Nuclear star clusters (NSC) are dense and compact stellar systems, of sizes of few parsecs, located at galactic centers. Their properties and formation mechanisms seem to be tightly linked to the evolution of the host galaxy, with potentially different formation channels for late- and early-type galaxies (respectively, LTGs and ETGs). While most observations target ETGs, here we focus on the NSC in M 74 (NGC 628), a relatively massive, gas-rich and star-forming spiral galaxy, part of the PHANGS survey. We analyzed the central arcmin of the PHANGS-MUSE mosaic, in which the NSC is not spatially resolved. We performed a two-dimensional spectro-photometric decomposition of the MUSE cube, employing a modified version of the C2D code, to disentangle the NSC from the host galaxy. Here we used three components: a bulge, a disk and a NSC approximated to the point spread function (PSF), obtaining three data cubes, one for each component. This allowed us to extract separately the age, metallicity and [Mg/Fe] abundance for the NSC and the host galaxy. Our results show a very old and metal-poor NSC, in contrast to the surrounding regions. While similar properties were found in NSCs hosted by galaxies of different masses and/or morphological types from M 74, they are somewhat unexpected for a relatively massive star-forming spiral galaxy. The spatially resolved stellar populations of the host galaxy display much younger (light-weighted) ages and higher metallicities, especially in the central region (${\sim}500$ pc) surrounding the NSC. This suggests that this NSC formed a long time ago, and evolved passively until today, without any further growth. Our results show that the NSC was not involved in the active recent star-formation history of its host galaxy.

Figures (8)

• Figure 1: White image obtained from the cropped MUSE data cube of the central arcmin, combining the light in the full MUSE wavelength range.

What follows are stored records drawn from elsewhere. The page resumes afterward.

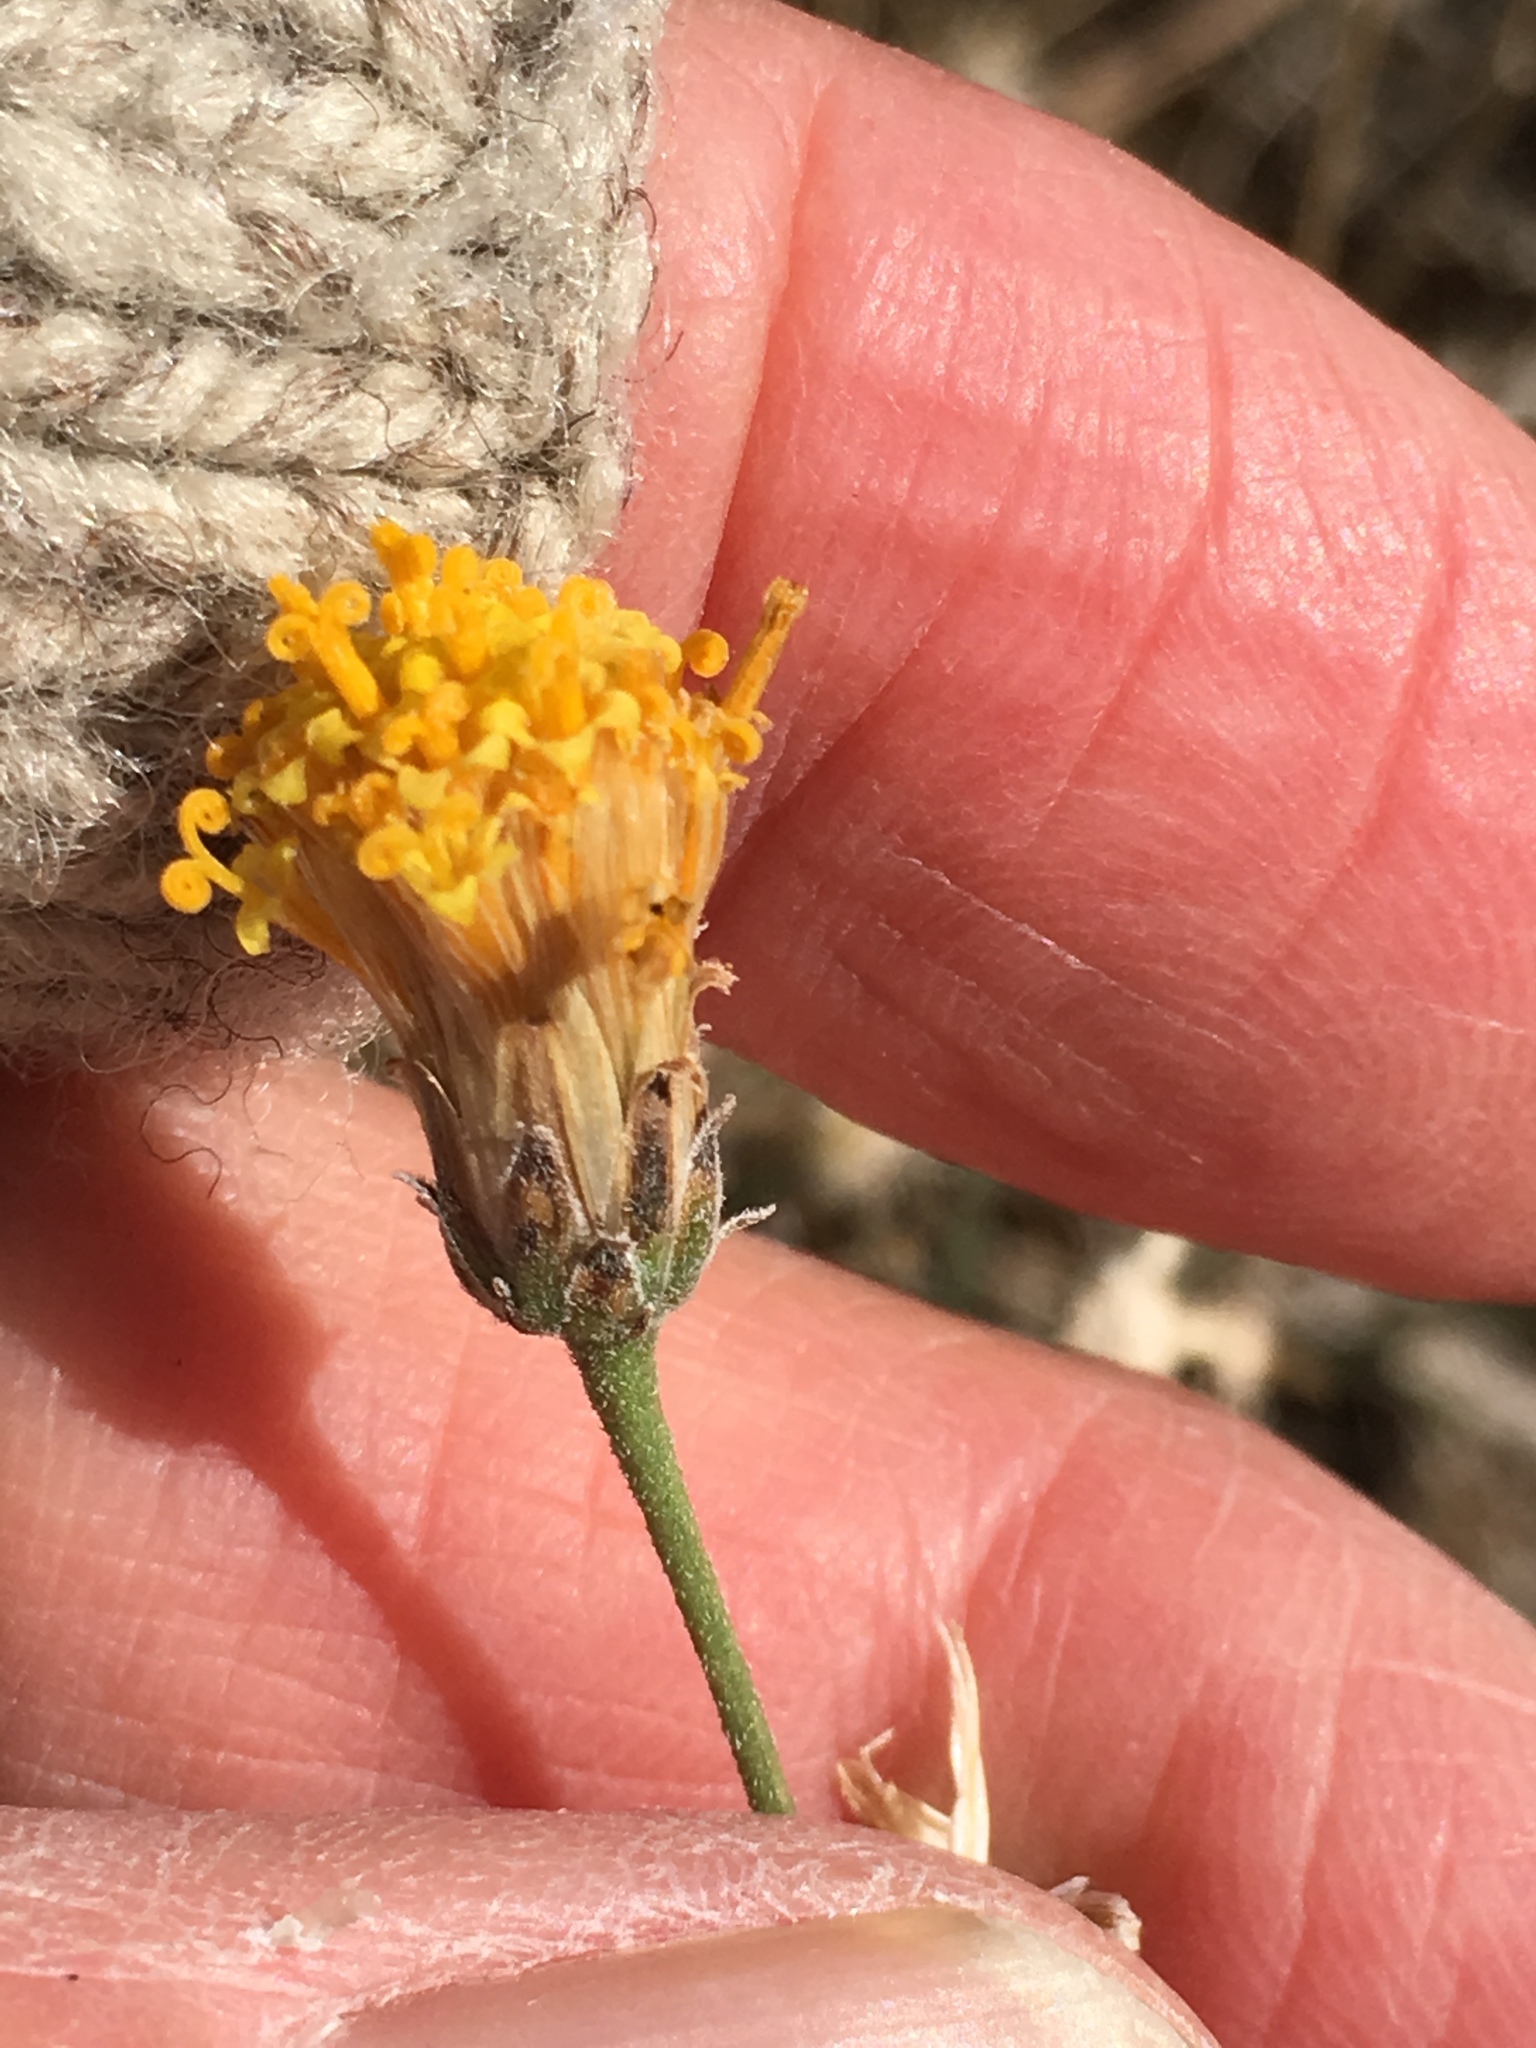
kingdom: Plantae
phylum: Tracheophyta
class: Magnoliopsida
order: Asterales
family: Asteraceae
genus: Bebbia
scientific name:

• Figure 2: From left to right: full kinematic-corrected data cube (given to C2D as an input), NSC, bulge and disk, the three of them resulting from the C2D spectrophotometric decomposition. Masked regions are plotted in black.
• Figure 3: Light ratio of each component over the total light of the galaxy, delivered by C2D. From left to right: NSC fitted as a PSF, bulge and disk. The NSC dominates the light in the central spaxels within one PSF FWHM. Masked regions are plotted in white.
• Figure 4: Spectra obtained by integrating, within an aperture of $1\sigma$ of the PSF, the prepared ( original) data cube before the spectrophotometric decomposition ( blue solid), the NSC data cube ( red dashed), and the host-galaxy data cube ( green dashed).
• Figure 5: Stellar population maps of the host-galaxy component of M 74, after subtracting the NSC. From top to bottom: light-weighted mean age, total metallicity [M/H] and [Mg/Fe] abundance. Masked regions are depicted in white and isophotal contours in black. The physical scale is given as a reference in the top $X$ axis.